• [TASK DESCRIPTION]
Look below for the line containing "Registered journals" and the line containing "touchdown during the"; repeat exactly those two lines and all lines between them, and nothing else.

• [DATA SECTION]
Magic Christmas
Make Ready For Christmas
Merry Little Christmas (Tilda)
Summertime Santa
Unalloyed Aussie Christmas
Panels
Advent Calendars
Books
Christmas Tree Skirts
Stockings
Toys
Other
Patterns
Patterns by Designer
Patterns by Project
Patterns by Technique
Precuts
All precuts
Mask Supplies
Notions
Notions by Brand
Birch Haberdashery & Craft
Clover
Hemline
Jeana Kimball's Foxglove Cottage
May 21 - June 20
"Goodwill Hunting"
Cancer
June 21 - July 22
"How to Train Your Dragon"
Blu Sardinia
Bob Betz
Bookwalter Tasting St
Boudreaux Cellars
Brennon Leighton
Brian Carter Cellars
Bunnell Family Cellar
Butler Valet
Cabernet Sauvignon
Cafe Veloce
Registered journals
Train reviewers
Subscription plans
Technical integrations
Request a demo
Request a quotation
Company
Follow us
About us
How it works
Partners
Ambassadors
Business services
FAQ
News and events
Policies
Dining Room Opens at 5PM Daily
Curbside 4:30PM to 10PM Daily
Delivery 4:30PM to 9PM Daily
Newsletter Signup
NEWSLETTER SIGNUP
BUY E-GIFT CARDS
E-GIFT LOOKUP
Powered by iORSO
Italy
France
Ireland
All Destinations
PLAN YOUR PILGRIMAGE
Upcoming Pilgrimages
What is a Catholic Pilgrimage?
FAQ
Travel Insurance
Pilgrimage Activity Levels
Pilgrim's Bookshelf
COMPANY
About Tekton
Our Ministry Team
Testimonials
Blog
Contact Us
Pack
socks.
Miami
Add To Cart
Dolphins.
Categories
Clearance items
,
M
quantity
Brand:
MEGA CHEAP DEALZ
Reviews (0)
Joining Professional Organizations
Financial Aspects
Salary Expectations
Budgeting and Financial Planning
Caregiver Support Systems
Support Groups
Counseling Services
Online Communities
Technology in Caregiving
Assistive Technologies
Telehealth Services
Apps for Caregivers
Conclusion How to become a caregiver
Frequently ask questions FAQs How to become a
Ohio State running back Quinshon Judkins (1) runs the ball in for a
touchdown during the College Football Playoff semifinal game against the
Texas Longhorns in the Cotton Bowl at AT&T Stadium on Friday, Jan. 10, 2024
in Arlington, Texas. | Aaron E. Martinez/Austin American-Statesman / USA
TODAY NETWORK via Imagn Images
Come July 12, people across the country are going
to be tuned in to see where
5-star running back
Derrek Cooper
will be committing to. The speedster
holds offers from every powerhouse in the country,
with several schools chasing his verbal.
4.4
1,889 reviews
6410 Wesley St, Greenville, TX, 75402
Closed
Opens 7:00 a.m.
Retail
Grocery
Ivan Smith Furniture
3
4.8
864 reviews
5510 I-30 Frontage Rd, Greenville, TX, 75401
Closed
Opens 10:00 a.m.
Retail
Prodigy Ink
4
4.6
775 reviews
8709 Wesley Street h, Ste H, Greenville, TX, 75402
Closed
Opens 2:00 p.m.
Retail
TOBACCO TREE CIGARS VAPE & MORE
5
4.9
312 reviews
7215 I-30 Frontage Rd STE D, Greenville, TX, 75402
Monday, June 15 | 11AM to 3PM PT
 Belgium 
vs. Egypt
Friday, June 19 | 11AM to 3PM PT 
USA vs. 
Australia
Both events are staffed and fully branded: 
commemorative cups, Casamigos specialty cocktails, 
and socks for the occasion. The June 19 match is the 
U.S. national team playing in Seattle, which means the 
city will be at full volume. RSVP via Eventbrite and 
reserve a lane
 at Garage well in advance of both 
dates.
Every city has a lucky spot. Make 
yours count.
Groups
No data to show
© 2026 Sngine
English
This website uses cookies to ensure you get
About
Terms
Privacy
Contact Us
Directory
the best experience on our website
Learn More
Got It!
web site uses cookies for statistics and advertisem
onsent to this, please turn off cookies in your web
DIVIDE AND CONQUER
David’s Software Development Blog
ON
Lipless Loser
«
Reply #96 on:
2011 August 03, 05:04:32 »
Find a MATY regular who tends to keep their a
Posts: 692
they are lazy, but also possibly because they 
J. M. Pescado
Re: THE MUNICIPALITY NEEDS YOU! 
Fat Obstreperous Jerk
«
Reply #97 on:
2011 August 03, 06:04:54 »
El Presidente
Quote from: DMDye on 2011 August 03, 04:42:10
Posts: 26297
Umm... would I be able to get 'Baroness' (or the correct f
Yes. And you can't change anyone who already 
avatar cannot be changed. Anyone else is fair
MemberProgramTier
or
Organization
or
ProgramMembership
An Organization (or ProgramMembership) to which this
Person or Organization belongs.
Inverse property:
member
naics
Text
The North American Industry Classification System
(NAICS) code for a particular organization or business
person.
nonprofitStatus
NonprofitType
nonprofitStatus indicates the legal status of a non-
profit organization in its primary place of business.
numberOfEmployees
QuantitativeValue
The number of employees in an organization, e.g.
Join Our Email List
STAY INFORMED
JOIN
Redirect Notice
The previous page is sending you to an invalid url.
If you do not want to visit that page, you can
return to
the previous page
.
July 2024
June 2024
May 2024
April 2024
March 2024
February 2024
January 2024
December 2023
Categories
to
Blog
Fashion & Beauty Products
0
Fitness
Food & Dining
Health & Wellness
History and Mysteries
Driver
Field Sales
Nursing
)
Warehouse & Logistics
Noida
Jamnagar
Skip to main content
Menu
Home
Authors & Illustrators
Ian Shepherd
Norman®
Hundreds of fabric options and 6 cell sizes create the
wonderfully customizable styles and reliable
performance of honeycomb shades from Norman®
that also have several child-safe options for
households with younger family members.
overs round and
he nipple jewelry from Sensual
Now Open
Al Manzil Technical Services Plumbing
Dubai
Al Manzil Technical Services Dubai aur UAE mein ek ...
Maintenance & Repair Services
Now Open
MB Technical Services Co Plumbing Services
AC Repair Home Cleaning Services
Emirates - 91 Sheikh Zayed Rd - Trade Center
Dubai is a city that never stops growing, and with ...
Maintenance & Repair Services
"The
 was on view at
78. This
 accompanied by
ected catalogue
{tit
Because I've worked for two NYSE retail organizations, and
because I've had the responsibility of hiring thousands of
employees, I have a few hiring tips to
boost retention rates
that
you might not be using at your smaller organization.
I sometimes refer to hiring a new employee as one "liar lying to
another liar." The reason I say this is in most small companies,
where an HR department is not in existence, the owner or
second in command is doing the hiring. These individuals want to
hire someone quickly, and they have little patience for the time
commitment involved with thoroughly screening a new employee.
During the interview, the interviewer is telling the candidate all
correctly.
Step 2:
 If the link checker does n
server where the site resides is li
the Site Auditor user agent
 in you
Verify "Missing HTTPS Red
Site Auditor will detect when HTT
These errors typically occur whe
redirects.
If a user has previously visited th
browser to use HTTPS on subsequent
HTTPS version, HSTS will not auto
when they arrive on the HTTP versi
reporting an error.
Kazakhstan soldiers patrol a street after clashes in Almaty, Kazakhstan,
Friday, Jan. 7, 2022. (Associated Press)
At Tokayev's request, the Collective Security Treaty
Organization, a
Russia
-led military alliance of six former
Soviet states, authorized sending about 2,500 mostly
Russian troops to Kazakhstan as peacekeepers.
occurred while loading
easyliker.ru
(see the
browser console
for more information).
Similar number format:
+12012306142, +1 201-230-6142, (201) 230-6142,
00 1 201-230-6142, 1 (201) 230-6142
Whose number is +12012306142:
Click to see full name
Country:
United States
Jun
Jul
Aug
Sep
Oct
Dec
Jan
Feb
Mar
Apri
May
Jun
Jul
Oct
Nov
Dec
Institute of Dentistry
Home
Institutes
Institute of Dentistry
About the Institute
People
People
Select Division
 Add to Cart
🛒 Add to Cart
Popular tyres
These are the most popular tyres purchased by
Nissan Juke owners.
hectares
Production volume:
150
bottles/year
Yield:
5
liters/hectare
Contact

• [RESPONSE BELOW]
Registered journals
Train reviewers
Subscription plans
Technical integrations
Request a demo
Request a quotation
Company
Follow us
About us
How it works
Partners
Ambassadors
Business services
FAQ
News and events
Policies
Dining Room Opens at 5PM Daily
Curbside 4:30PM to 10PM Daily
Delivery 4:30PM to 9PM Daily
Newsletter Signup
NEWSLETTER SIGNUP
BUY E-GIFT CARDS
E-GIFT LOOKUP
Powered by iORSO
Italy
France
Ireland
All Destinations
PLAN YOUR PILGRIMAGE
Upcoming Pilgrimages
What is a Catholic Pilgrimage?
FAQ
Travel Insurance
Pilgrimage Activity Levels
Pilgrim's Bookshelf
COMPANY
About Tekton
Our Ministry Team
Testimonials
Blog
Contact Us
Pack
socks.
Miami
Add To Cart
Dolphins.
Categories
Clearance items
,
M
quantity
Brand:
MEGA CHEAP DEALZ
Reviews (0)
Joining Professional Organizations
Financial Aspects
Salary Expectations
Budgeting and Financial Planning
Caregiver Support Systems
Support Groups
Counseling Services
Online Communities
Technology in Caregiving
Assistive Technologies
Telehealth Services
Apps for Caregivers
Conclusion How to become a caregiver
Frequently ask questions FAQs How to become a
Ohio State running back Quinshon Judkins (1) runs the ball in for a
touchdown during the College Football Playoff semifinal game against the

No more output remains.